Seakan tanpa berpikir lagi, murid-murid langsung saja menyetujui ide saya ini. Tibalah hari Sabtu yang dinantikan. Bermodalkan uang 10.000 rupiah, beberapa murid lelaki kelas 6 langsung membeli benang dengan tiga warna yang berlainan; merah, hitam, dan putih. Karena hari Sabtu adalah hari yang tidak terlalu padat pelajarannya, maka murid-murid kelas 6 dan 5 serta saya membuat gelang tiga warna hari itu. Mula-mula, potonglah ketiga benang sama panjang sesuai dengan yang kita inginkan. Kemudian, ikatlah ketiga benang tersebut di sebuah potongan ranting. Setelah diikat, ranting yang ada di tangan kita itu kemudian kita putar namun bagian bawah dari benang yang tidak dikaitkan ke ranting, dipegang agar ketiga benang tersebut bergabung menjadi satu lilitan. Selain dengan cara diputar, ada juga yang membuat gelang tangkal ini dengan cara dikepang. Tergantung dengan selera si pengguna. Awalnya hanya 2-3 murid kelas 6 saja yang membuat gelang ini, namun lama-kelamaan murid-murid lain pun ikut membantu membuatnya. Proses pembuatan gelang ini tidak memakan waktu lama. Cukup 5 menit saja untuk mereka bisa menghasilkan satu gelang tangkal dengan lilitan yang cantik.
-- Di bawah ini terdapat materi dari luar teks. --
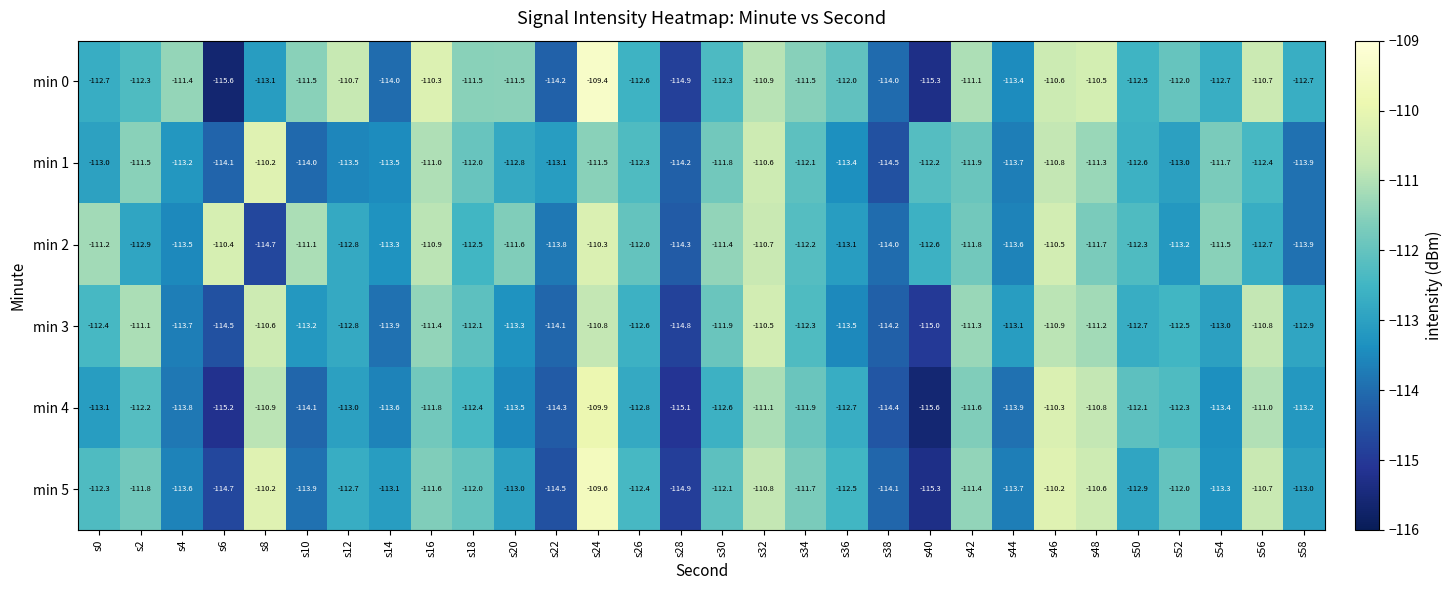

At how many categories does at least one series exceed -113?

25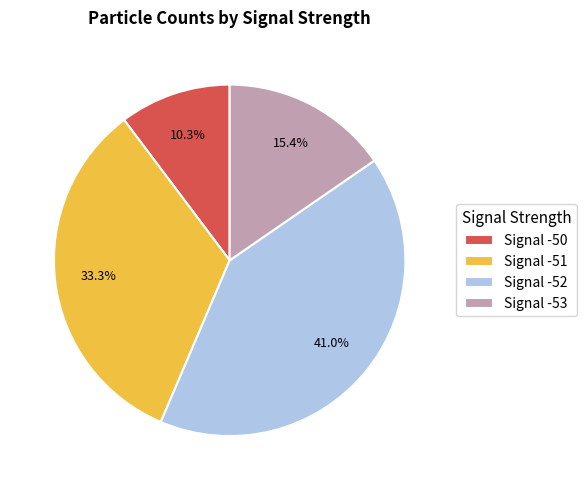

How many segments does this pie chart have?

4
Diantara semua murid yang membuat, ada 2 murid yang mencuri perhatianku karena mereka sangat serius dalam membuat gelang ini. Mereka adalah Deka (kelas 6), dan Andi (kelas 5). Deka membuat gelang dalam jumlah yang cukup banyak. Awalnya saya pikir Deka membuat untuk teman-temannya, namun setelah saya tanya, jawaban mengharukan justru yang saya dapatkan.
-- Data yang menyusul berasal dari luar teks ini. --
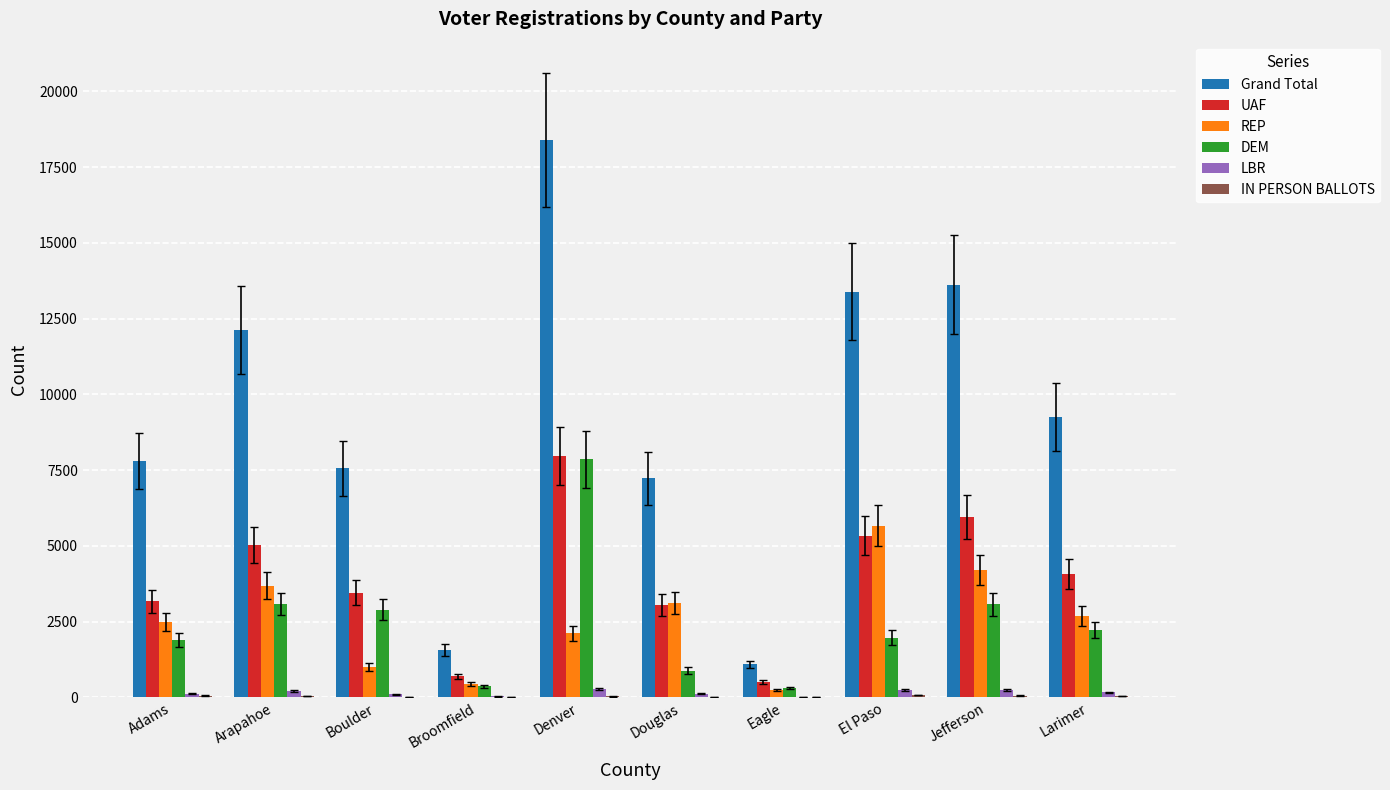

At which category is the sum across all series the highest?

Denver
“Banyak nian Dek, buat siapo bae?”

“Buat kawan-kawan Indonesia Mengajar Ibuk! Ado berapo wong lah bu yang di Muba ini?”

“Ho? Kamu buat untuk teman-teman ibu jugo? Waaah.. ado 6 wong Dek..waah terima kasih yooo”

“Iyoo Buuk, tapi agek kalu sudah dibuat, kawan Ibuk dak galak makenyoo”
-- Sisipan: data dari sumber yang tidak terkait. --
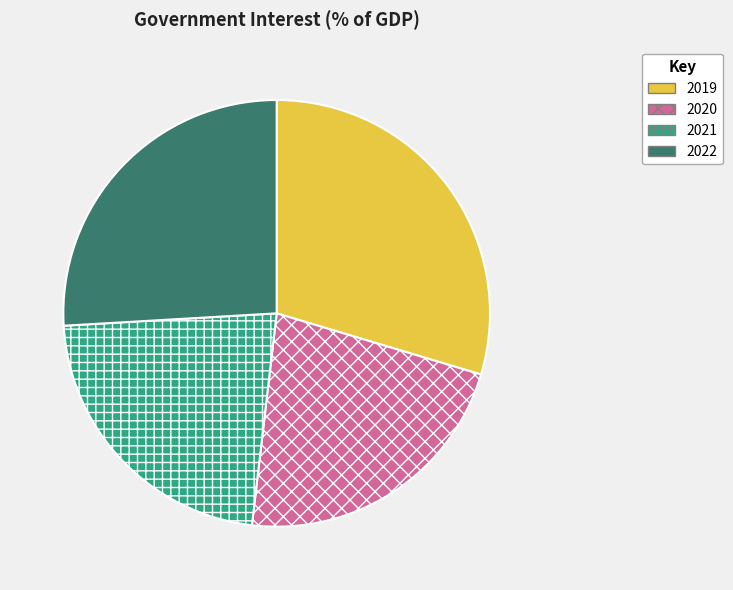

Is it true that 2019 is 30% of the pie?

True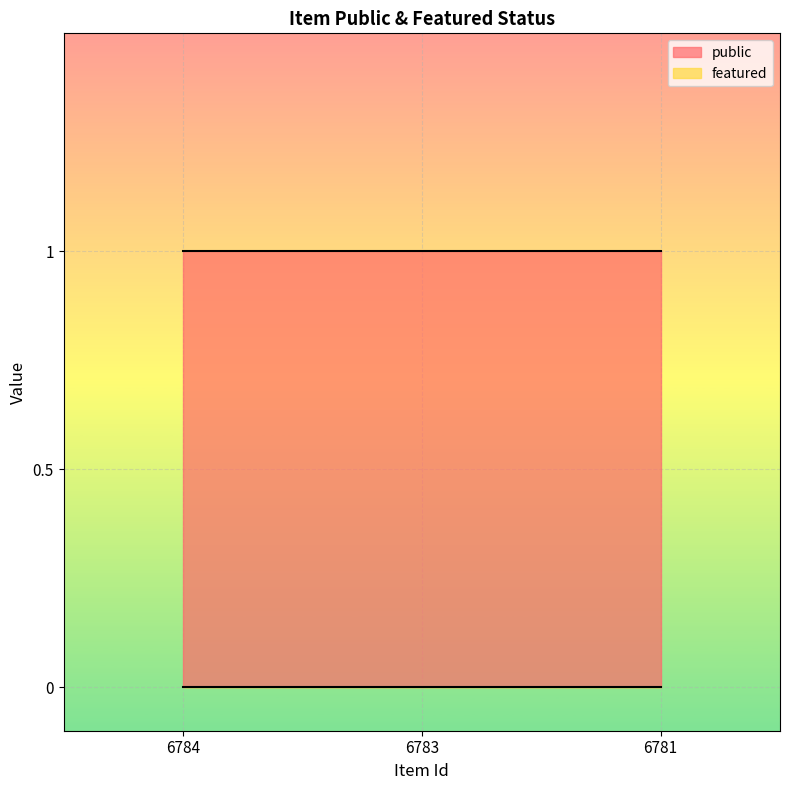

What is the value of the public point at the 3rd from the left?

1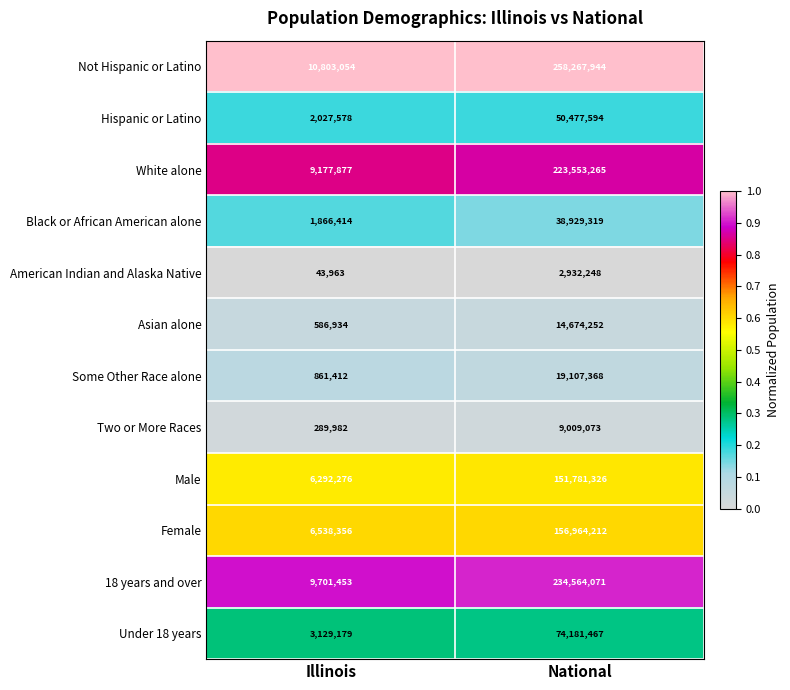

What is the sum of the 18 years and over values at Illinois and National?

244265524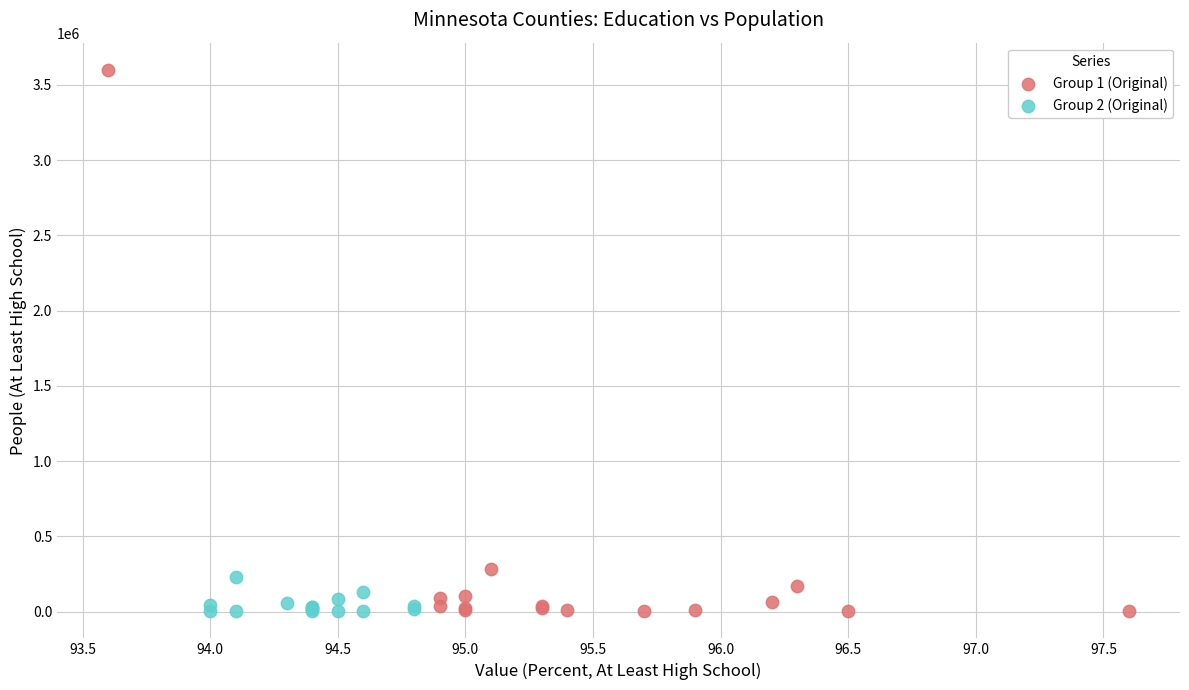

Which series reaches the maximum Y coordinate?

Group 1 (Original)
Deka mengucapkan hal ini dengan wajah yang ragu-ragu. Dia mungkin berpikir, apalah artinya sebuah gelang tangkal untuk para pengajar muda di Muba.

“Idak, pastilah galak. Ibu bae galak makenyo, kawan-kawan Ibu jugo lah pasti.. Tenang bae itu tuh”

Senyum pun merekah kembali di wajah Deka. Tak lama kemudian, Andi murid kelas 5 mendatangiku dengan anyaman gelang tangkal yang belum dipotongnya. Anyaman ini cukup panjang sehingga mungkin bisa digunakan 2 sampai 3 orang.

“Buk! Ini enjuk (beri) ke Pak Kapi ya Buk! Aku bikin buat Pak Kapi bae. Ibuk kan la sudah banyak yang buati. Hehehe”

Belum habis rasa kagum saya kepada mereka berdua, tiba-tiba Deka mendekati saya dengan sebuah gelang tangkal yang sudah jadi. Ia meminta tangan saya dan memasangkan gelang itu di tangan kanan saya.

“Buk, ini gelang pakelah yo. Biar Ibuk dak gampang sakit disini..”

Hari itu saya merasa sangat gembira sekaligus terharu. Betapa tidak, Deka dan Andi adalah dua murid yang paling tersohor di sekolah karena dianggap nakal. Namun hari itu, mereka berdua melakukan hal yang paling manis selama beberapa bulan saya berada disana. Bukan gelangnya yang menjadikan saya kuat, tetapi makna dan apa yang terjadi saat proses pembuatan gelang tersebut lah yang membakar semangat saya untuk terus berjuang di Desa Muara Medak. Semoga teman-teman Muba yang mendapatkan gelang tangkal ini juga merasakan dorongan semangat dari anak-anak SDN Muara Medak. Tetap Semangat!